1063. Set Similarity (25)

the problem is from PAT,which website is http://pat.zju.edu.cn/contests/pat-a-practise/1063

At first, i decide use a for loop to get the intersection, which time complexity is

O(n * log(n)) ,but it turned out that the result of one example is time running out. then i

searched the web and found there are one available in the “algorithm”file.

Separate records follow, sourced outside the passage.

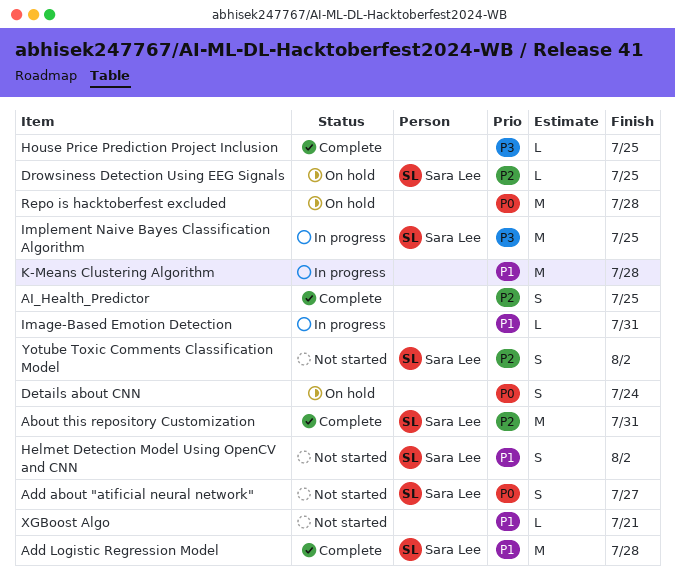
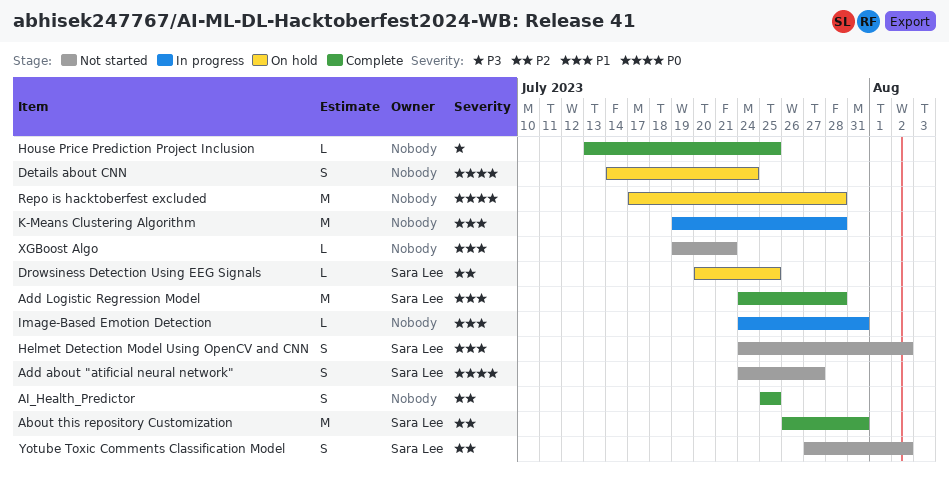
Implement Naive Bayes Classification Algorithm: present -> none

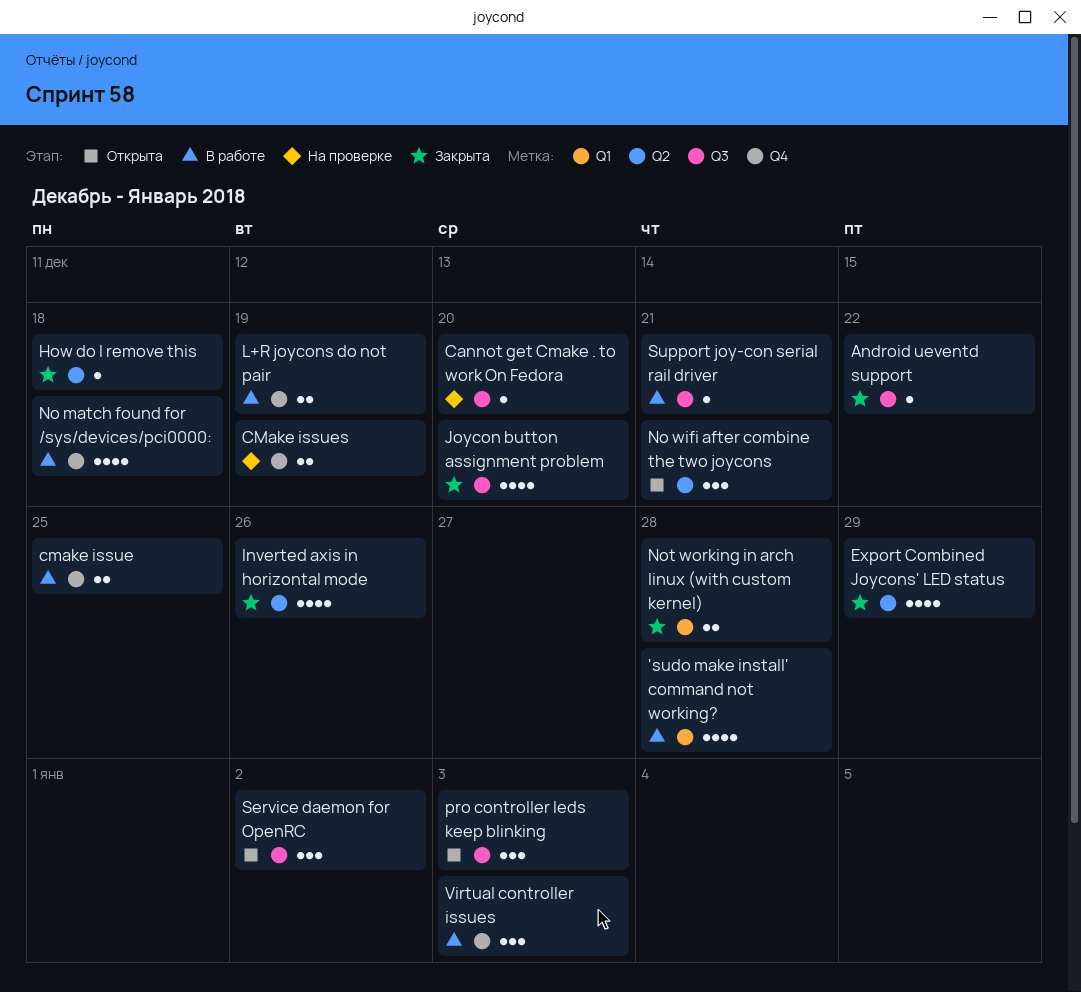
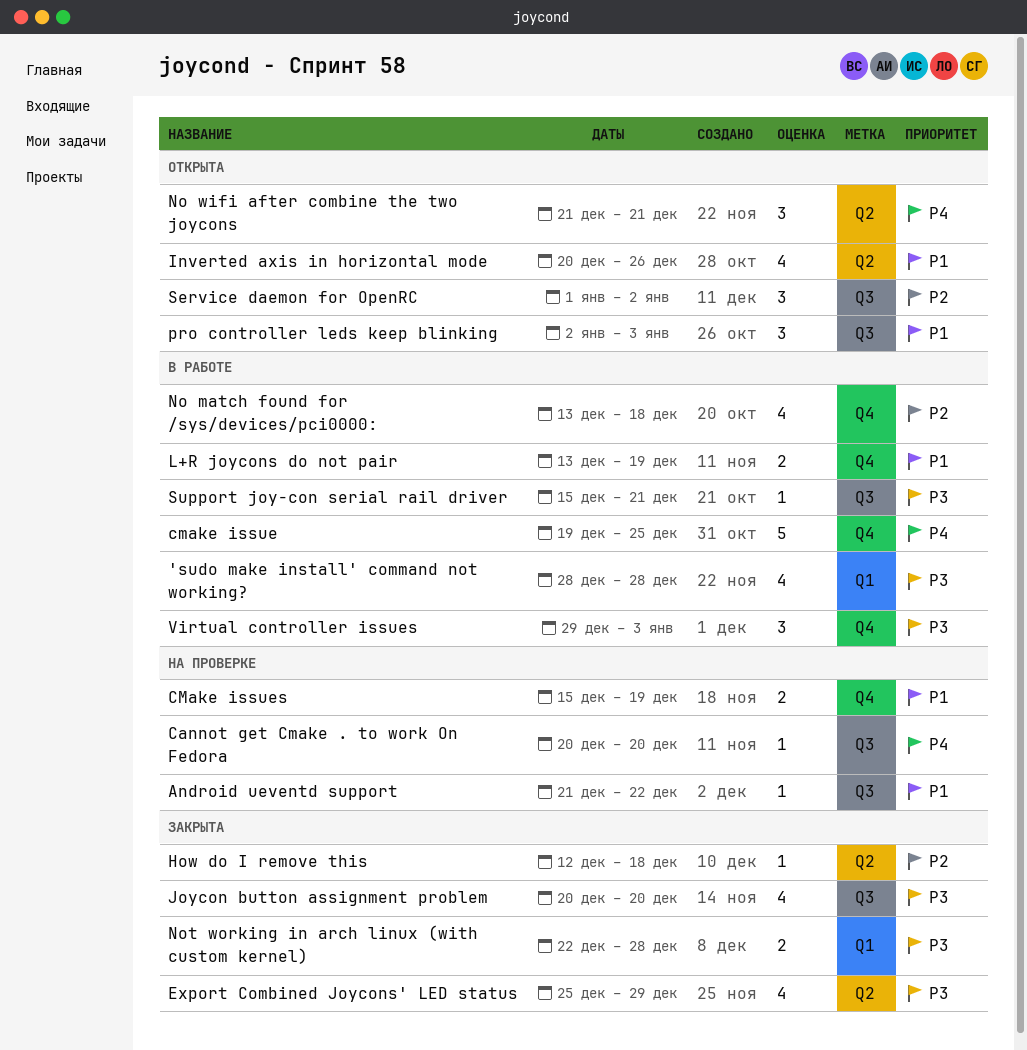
Android ueventd support, status: Закрыта -> На проверке
cmake issue, estimate: 2 -> 5
Inverted axis in horizontal mode, status: Закрыта -> Открыта

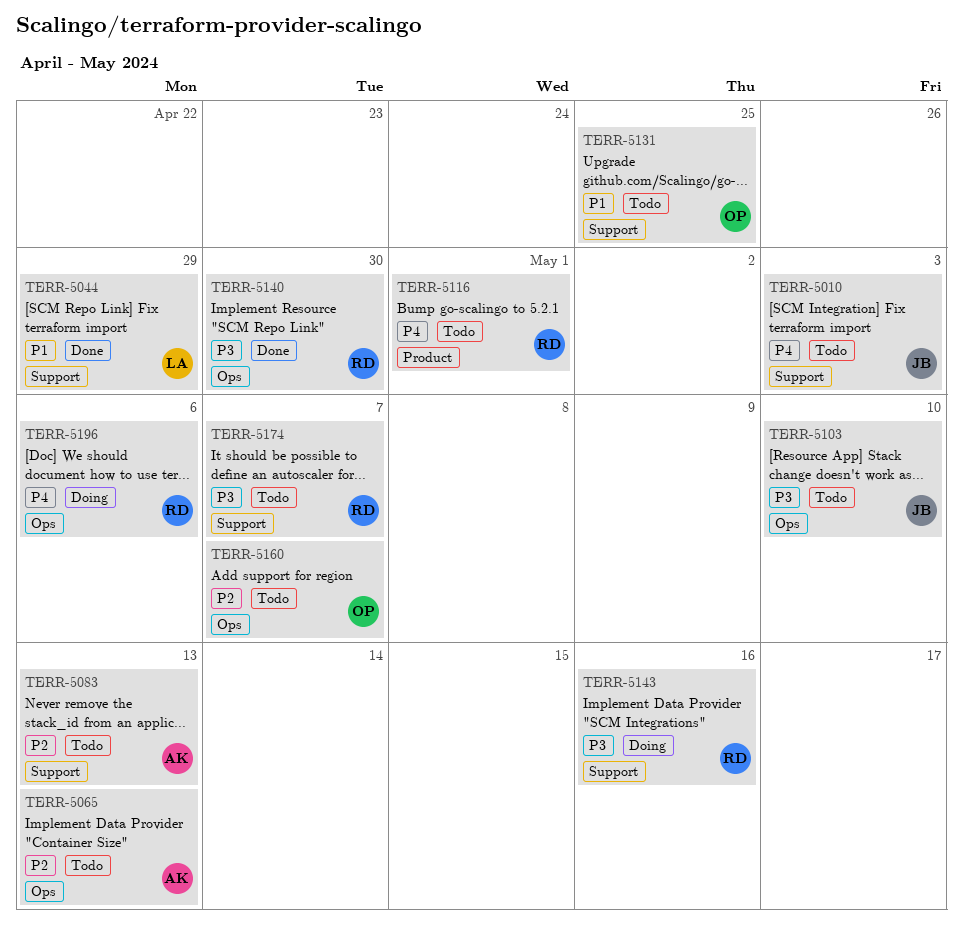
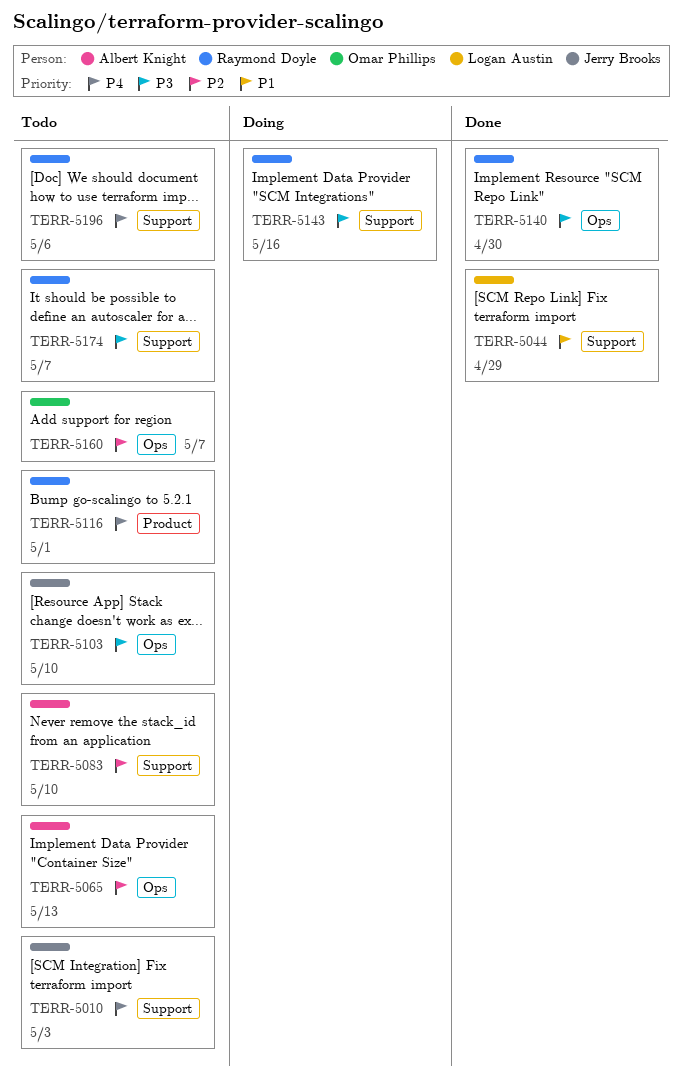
TERR-5083, due: May 13 -> May 10
TERR-5131: present -> none
TERR-5196, status: Doing -> Todo
TERR-5196, label: Ops -> Support

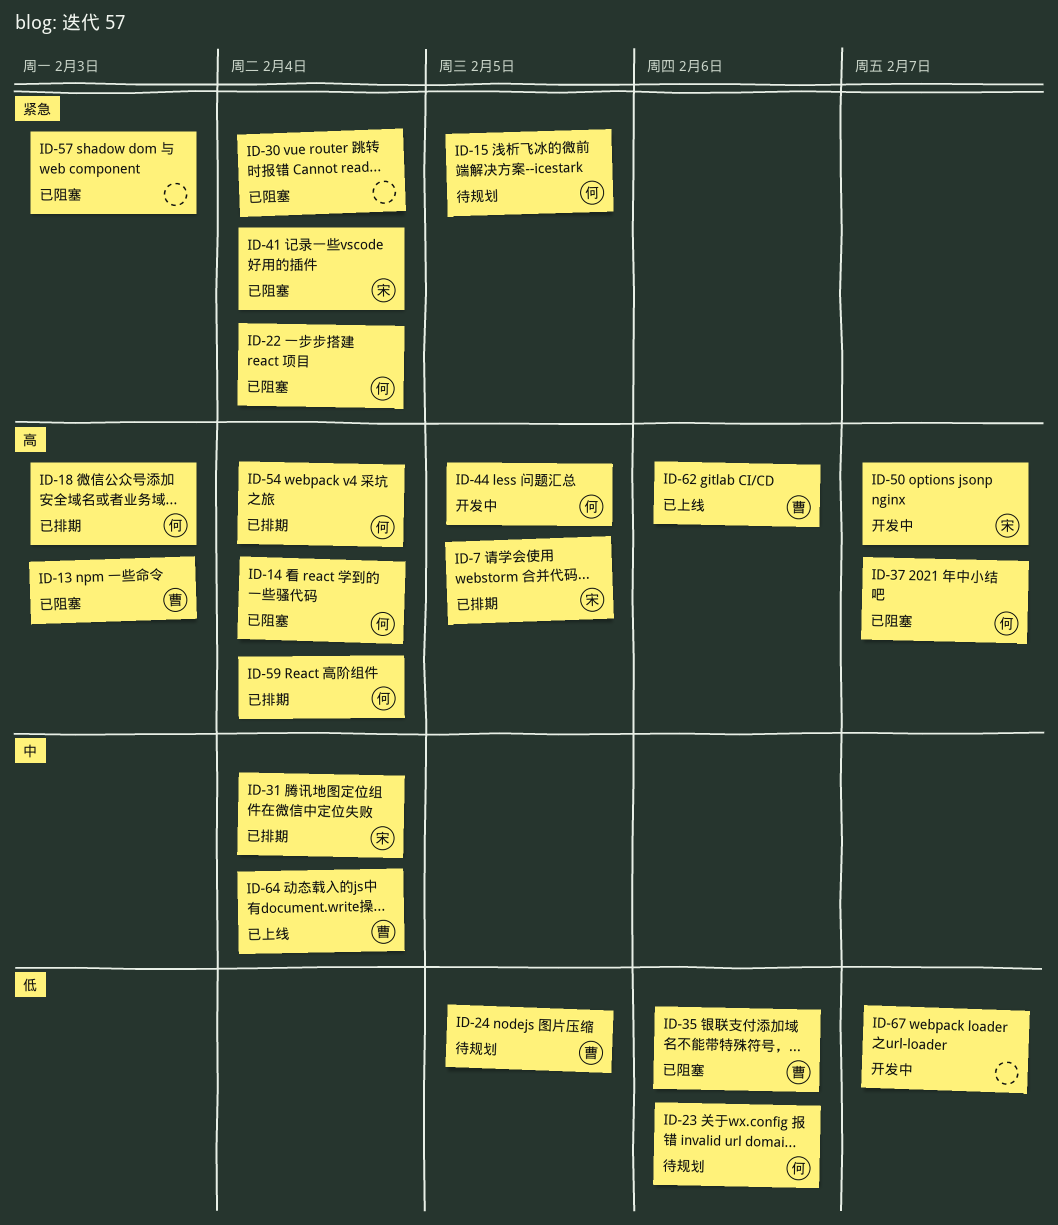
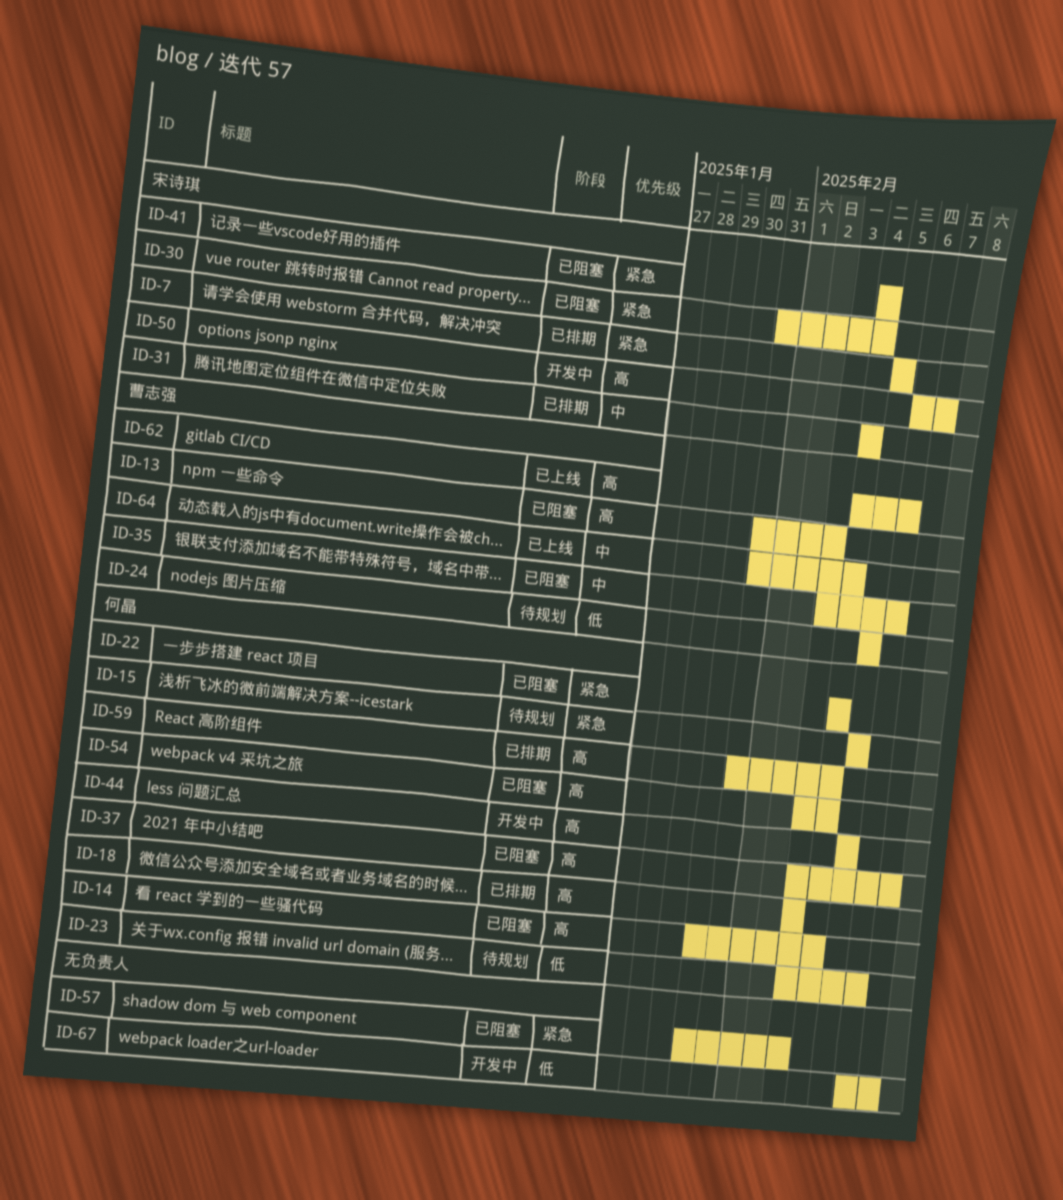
ID-7, priority: 高 -> 紧急
ID-30, owner: none -> 宋诗琪
ID-35, priority: 低 -> 中
ID-54, status: 已排期 -> 已阻塞

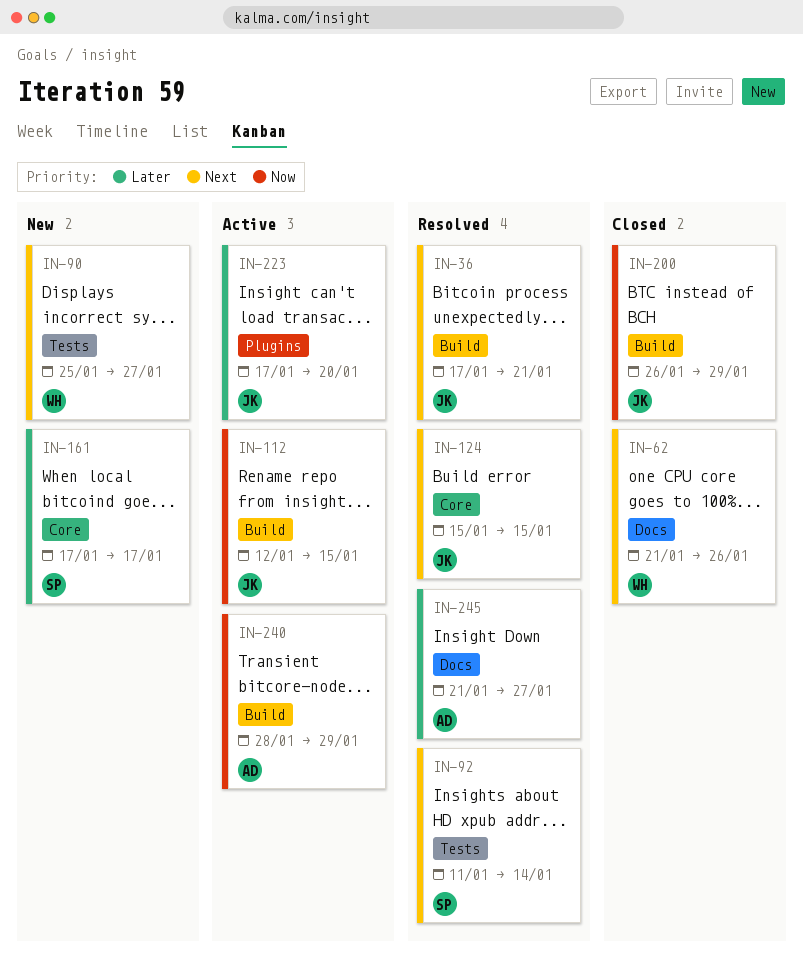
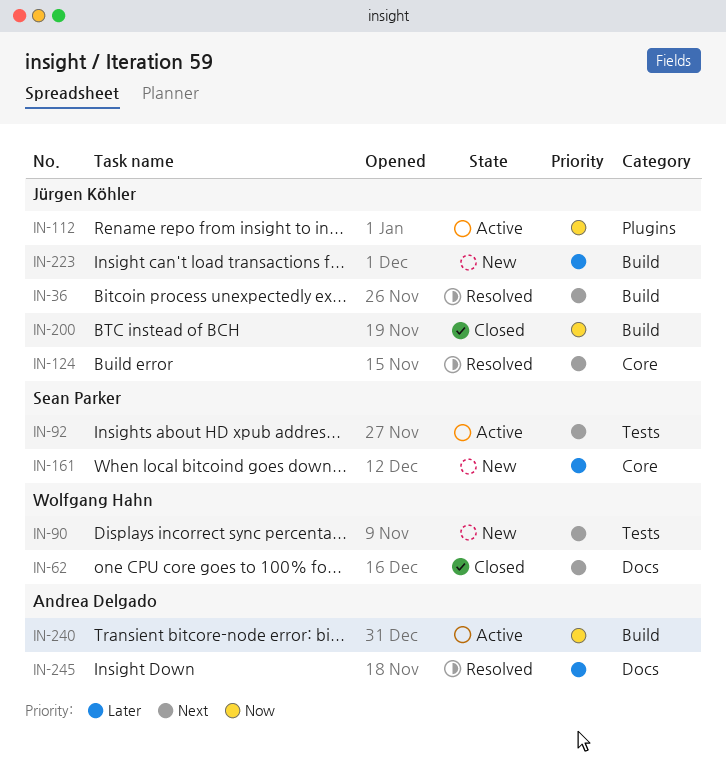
IN-92, status: Resolved -> Active
IN-112, label: Build -> Plugins
IN-223, status: Active -> New
IN-223, label: Plugins -> Build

and the code is copied from another blog ,which url is http://blog.csdn.net/tiantangrenjian/article/details/16868399

#include <iostream>
#include <fstream>
#include <algorithm>        //set_intersection 函数
#include <iomanip>
#include <iterator>        //inserter函数
#include <set>
using namespace std;

#include <stdio.h>

int main()
{
    int n,m,in;
    cin>>n;
    set<int> *s = new set<int>[n];
    int i,j;
    for(i=0;i<n;i++)
    {
        cin>>m;
        for(j=0;j<m;j++)
        {
            cin>>in;
            s[i].insert(in);
        }
    }
    set<int> res;
    int k,a,b,nc,nt;
    cin>>k;
    for(i=0;i<k;i++)
    {
        cin>>a>>b;
        set_intersection(s[a-1].begin(),s[a-1].end(),s[b-1].begin(),s[b-1].end(),inserter(res,res.begin()));        //求集合交集
        nc = res.size();
        nt = s[a-1].size()+s[b-1].size()-nc;
        res.clear();
        cout<<setiosflags(ios::fixed)<<setprecision(1)<<(double)nc*100/nt<<"%"<<endl;
    }
    return 0;
}